Current status: I am comfortable and having frequently more good days than bad. The thought of wanting to die is less persistent for me, although it is still there but more as an annoying thought, like a song that's stuck in your head.
Methods: I'll share what has been most effective for me, in no particular order:
- Finding the right medication (I tried several, Lexapro has worked best for me).
- Finding a therapist that acts as coach and shares your general views in life. I am a skeptic and an atheist and I was unable to find a therapist that wasn't religious or believed in pseudo-science,- I've seen about a dozen different therapist and eventually I tire them out or I just plain quit.

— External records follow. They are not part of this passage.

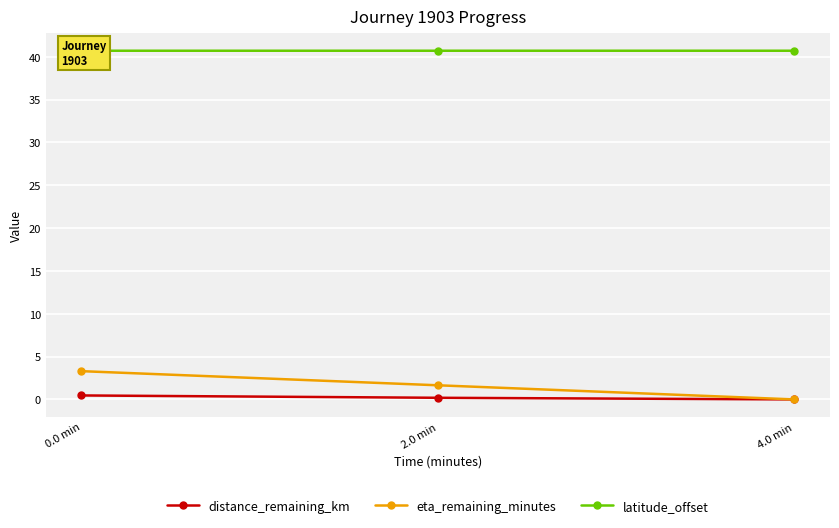

Does the chart display data point markers on the line(s)?

Yes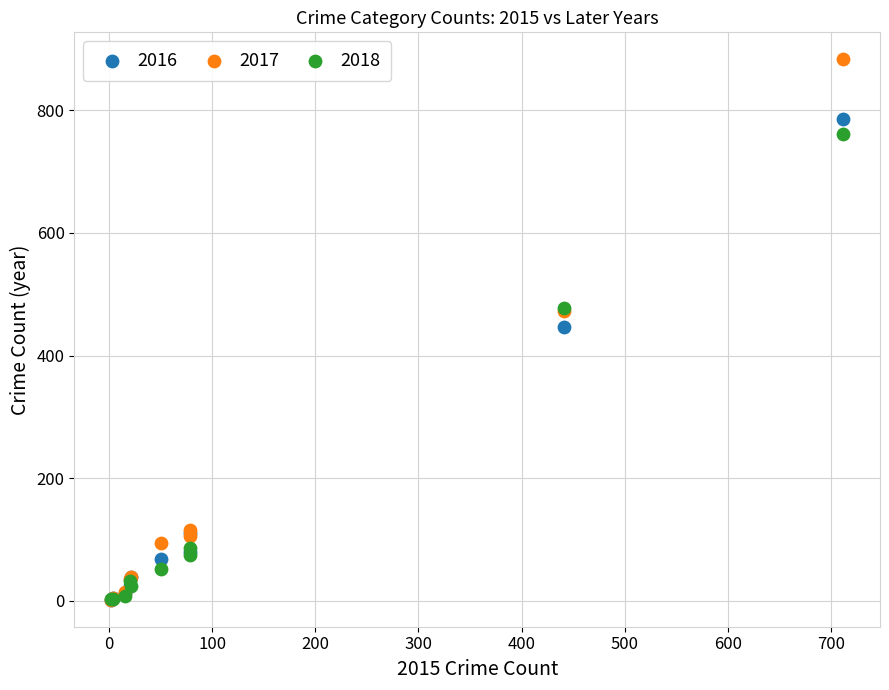

In the 2016 series, what Y value is closest to 393?

446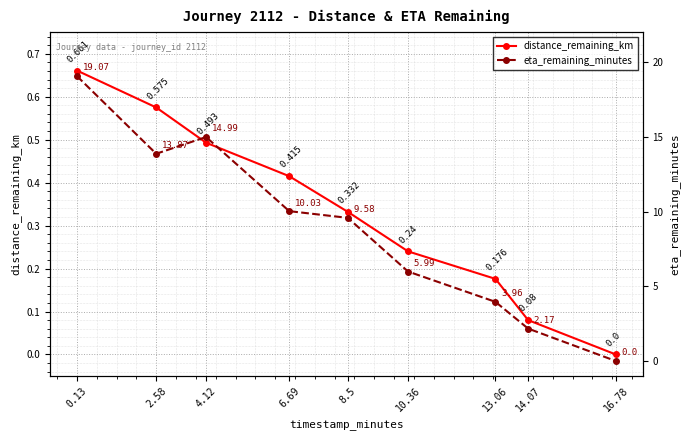

True or false: eta_remaining_minutes and distance_remaining_km intersect in this chart.

False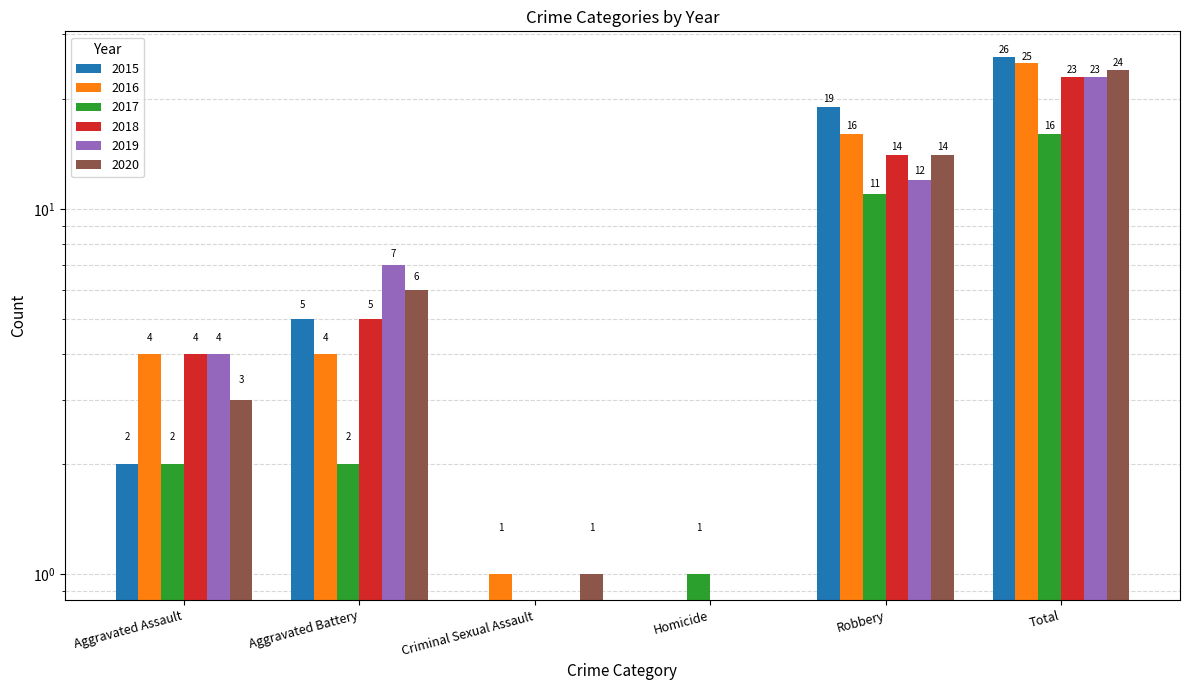

How many bars are there in each group?

6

- Learning to be my own "care-taker" - Buddhism based mindfulness teachings have helped me a great deal - not the supernatural crap, but the practical stuff like learning to let go of emotional and personal attachments, learning to judge people less, specially myself. Detaching myself from my anger. The best source to learn this for me has been podcast by Gil Fronsdal out of Red Wood City, CA, he's a Buddhist teacher who explains the teachings of the Buddha without supernatural junk.
- Eating well and doing some exercise; much like depression is a vicious circle where it feeds and grows on itself - healthy living does the same. I don't do this nearly enough, I am overweight but having had a particularly bad end of 2012, these last few months have been better as a result.
- Reaching out to people without sharing my pain - you'll eventually find someone with whom you safely can do so.
- Finding a creative outlet or an outlet for something you like to do. For me this was Improv. Using that outlet to "vent" those negative thoughts, sometimes writing them down and tossing the paper away or deleting the file is surprisingly effective.
- Constant self education about depression and how our brain works, read up on human perception and logical fallacies.